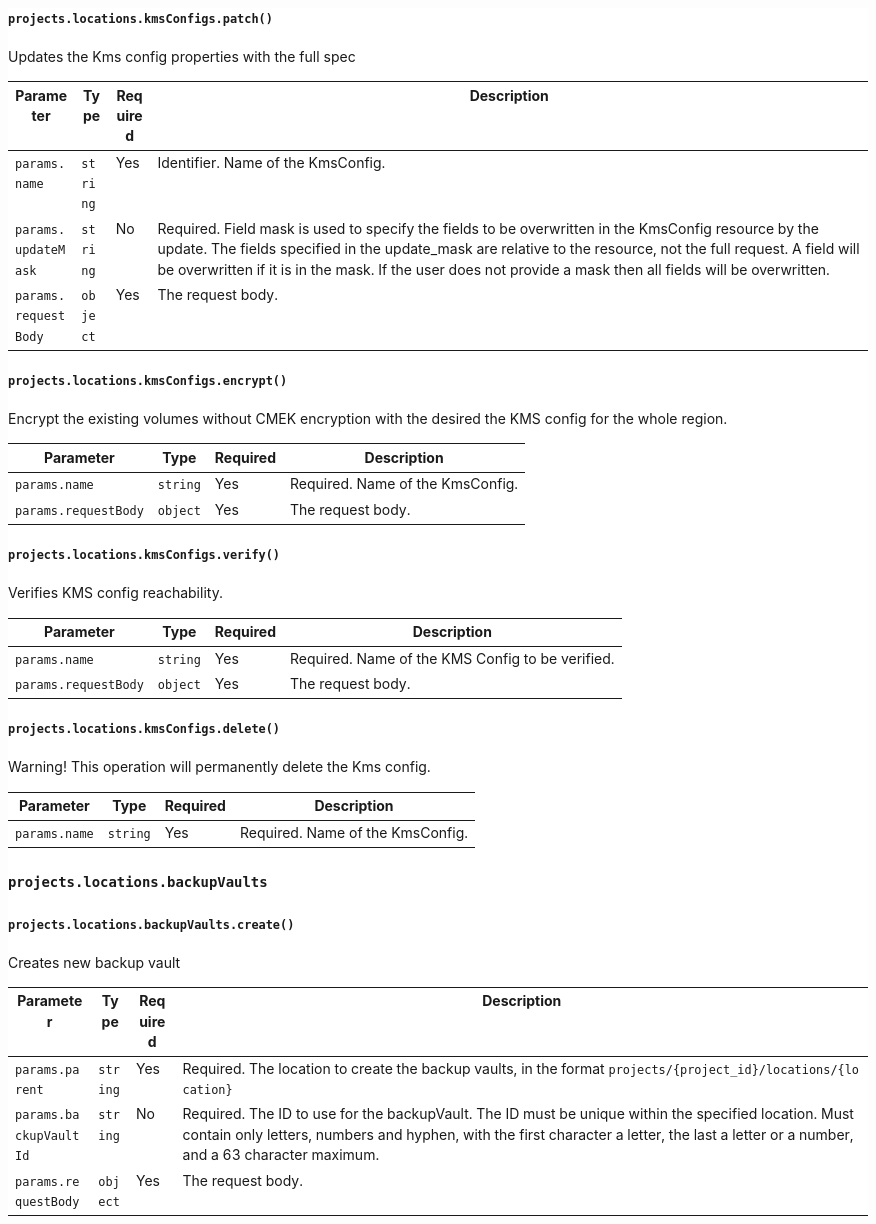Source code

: #### `projects.locations.kmsConfigs.patch()`

Updates the Kms config properties with the full spec

| Parameter | Type | Required | Description |
|---|---|---|---|
| `params.name` | `string` | Yes | Identifier. Name of the KmsConfig. |
| `params.updateMask` | `string` | No | Required. Field mask is used to specify the fields to be overwritten in the KmsConfig resource by the update. The fields specified in the update_mask are relative to the resource, not the full request. A field will be overwritten if it is in the mask. If the user does not provide a mask then all fields will be overwritten. |
| `params.requestBody` | `object` | Yes | The request body. |

#### `projects.locations.kmsConfigs.encrypt()`

Encrypt the existing volumes without CMEK encryption with the desired the KMS config for the whole region.

| Parameter | Type | Required | Description |
|---|---|---|---|
| `params.name` | `string` | Yes | Required. Name of the KmsConfig. |
| `params.requestBody` | `object` | Yes | The request body. |

#### `projects.locations.kmsConfigs.verify()`

Verifies KMS config reachability.

| Parameter | Type | Required | Description |
|---|---|---|---|
| `params.name` | `string` | Yes | Required. Name of the KMS Config to be verified. |
| `params.requestBody` | `object` | Yes | The request body. |

#### `projects.locations.kmsConfigs.delete()`

Warning! This operation will permanently delete the Kms config.

| Parameter | Type | Required | Description |
|---|---|---|---|
| `params.name` | `string` | Yes | Required. Name of the KmsConfig. |

### `projects.locations.backupVaults`

#### `projects.locations.backupVaults.create()`

Creates new backup vault

| Parameter | Type | Required | Description |
|---|---|---|---|
| `params.parent` | `string` | Yes | Required. The location to create the backup vaults, in the format `projects/{project_id}/locations/{location}` |
| `params.backupVaultId` | `string` | No | Required. The ID to use for the backupVault. The ID must be unique within the specified location. Must contain only letters, numbers and hyphen, with the first character a letter, the last a letter or a number, and a 63 character maximum. |
| `params.requestBody` | `object` | Yes | The request body. |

* * * *

Action item: When you transcribe the entries above, keep every word exact and leave out the pictures.

Written answer:
Source code

: #### `projects.locations.kmsConfigs.patch()`

Updates the Kms config properties with the full spec

| Parameter | Type | Required | Description |
|---|---|---|---|
| `params.name` | `string` | Yes | Identifier. Name of the KmsConfig. |
| `params.updateMask` | `string` | No | Required. Field mask is used to specify the fields to be overwritten in the KmsConfig resource by the update. The fields specified in the update_mask are relative to the resource, not the full request. A field will be overwritten if it is in the mask. If the user does not provide a mask then all fields will be overwritten. |
| `params.requestBody` | `object` | Yes | The request body. |

#### `projects.locations.kmsConfigs.encrypt()`

Encrypt the existing volumes without CMEK encryption with the desired the KMS config for the whole region.

| Parameter | Type | Required | Description |
|---|---|---|---|
| `params.name` | `string` | Yes | Required. Name of the KmsConfig. |
| `params.requestBody` | `object` | Yes | The request body. |

#### `projects.locations.kmsConfigs.verify()`

Verifies KMS config reachability.

| Parameter | Type | Required | Description |
|---|---|---|---|
| `params.name` | `string` | Yes | Required. Name of the KMS Config to be verified. |
| `params.requestBody` | `object` | Yes | The request body. |

#### `projects.locations.kmsConfigs.delete()`

Warning! This operation will permanently delete the Kms config.

| Parameter | Type | Required | Description |
|---|---|---|---|
| `params.name` | `string` | Yes | Required. Name of the KmsConfig. |

### `projects.locations.backupVaults`

#### `projects.locations.backupVaults.create()`

Creates new backup vault

| Parameter | Type | Required | Description |
|---|---|---|---|
| `params.parent` | `string` | Yes | Required. The location to create the backup vaults, in the format `projects/{project_id}/locations/{location}` |
| `params.backupVaultId` | `string` | No | Required. The ID to use for the backupVault. The ID must be unique within the specified location. Must contain only letters, numbers and hyphen, with the first character a letter, the last a letter or a number, and a 63 character maximum. |
| `params.requestBody` | `object` | Yes | The request body. |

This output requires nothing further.